Department of Emergency Medicine, Cooper Medical School at Rowan University, Cooper University Hospital, Camden, New Jersey, USA.
Division of Geriatric Medicine, University of North Carolina at Chapel Hill, School of Medicine, Chapel Hill, North Carolina, USA.
J Am Geriatr Soc. 2024 Aug;72 Suppl 3:S60-S67. doi: 10.1111/jgs.18947. Epub 2024 May 8.
Over 35 million falls occur in older adults annually and are associated with increased emergency department (ED) revisits and 1-year mortality. Despite associations between medications and falls, the prevalence of fall risk-increasing drugs remains high. Our objective was to implement an ED-based medication reconciliation for patients presenting after falls and determine whether an intervention targeting high-risk medications was related to decreased future falls.

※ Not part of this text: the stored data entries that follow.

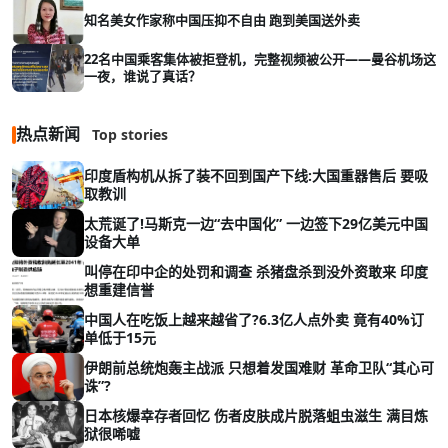
知名美女作家称中国压抑不自由 跑到美国送外卖
22名中国乘客集体被拒登机，完整视频被公开——曼谷机场这
一夜，谁说了真话？
热点新闻
Top stories
印度盾构机从拆了装不回到国产下线:大国重器售后 要吸
取教训
太荒诞了!马斯克一边“去中国化” 一边签下29亿美元中国
设备大单
叫停在印中企的处罚和调查 杀猪盘杀到没外资敢来 印度
想重建信誉
中国人在吃饭上越来越省了?6.3亿人点外卖 竟有40%订
单低于15元
伊朗前总统炮轰主战派 只想着发国难财 革命卫队“其心可
诛”?
日本核爆幸存者回忆 伤者皮肤成片脱落蛆虫滋生 满目炼
狱很唏嘘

This was an observational prospective cohort study at a single site in the United States. Adults 65 years and older presenting to the ED after falls had a pharmacist review their medicines. Pharmacists made recommendations to taper, stop, or discuss medications with the primary clinician. At 3, 6, and 12 months, we recorded the number of fall-related return ED visits and determined if recommended medication changes had been implemented. We compared the rate of return visits of patients who had followed the medication change recommendations and those who received recommendations but had no change in their medications using chi-square tests.
A total of 577 patients (mean age 81 years, 63.6% female) were enrolled of 1509 potentially eligible patients. High-risk medications were identified in 310 patients (53.7%) who received medication recommendations. High-risk medications were associated with repeat fall-related visits at 12 months (risk difference 8.1% [95% confidence interval 0.97-15.0]). A total of 134 (43%) patients on high-risk medications had evidence of medication modification. At 12 months, there was no statistically significant difference in return fall visits between patients who had modifications to medications compared with those who had not implemented changes (p = 0.551).
Our findings identified opportunities for medication optimization in over half of emergency visits for falls and demonstrated that medication counseling in the ED is feasible. However, evaluation of the effect on future falls was limited.
每年有超过 3500 万老年人发生跌倒,这与急诊科(ED)复诊率增加和 1 年死亡率升高有关。尽管药物与跌倒之间存在关联,但增加跌倒风险的药物的流行率仍然很高。我们的目的是为跌倒后就诊的患者实施 ED 药物重整,并确定针对高危药物的干预措施是否与未来跌倒减少相关。
这是在美国一个单一地点进行的观察性前瞻性队列研究。65 岁及以上因跌倒就诊于 ED 的成年人,由药剂师审查其药物。药剂师向初级临床医生提出减少、停止或讨论药物的建议。在 3、6 和 12 个月时,我们记录了与跌倒相关的返回 ED 就诊的次数,并确定是否实施了推荐的药物更改。我们比较了遵循药物更改建议的患者和接受建议但药物未发生变化的患者的复诊率,使用卡方检验进行比较。
共纳入了 577 名患者(平均年龄 81 岁,63.6%为女性),其中 1509 名潜在符合条件的患者中有 577 名患者入组。310 名患者(53.7%)确定存在高危药物,这些患者收到了药物建议。高危药物与 12 个月时的重复跌倒相关就诊有关(风险差异 8.1%[95%置信区间 0.97-15.0])。134 名(43%)服用高危药物的患者有药物调整的证据。在 12 个月时,与未进行药物改变的患者相比,接受药物调整的患者的跌倒复诊率没有统计学上的显著差异(p=0.551)。
我们的研究结果发现,在因跌倒就诊的患者中,有超过一半的患者有药物优化的机会,并表明 ED 中的药物咨询是可行的。然而,对未来跌倒影响的评估受到限制。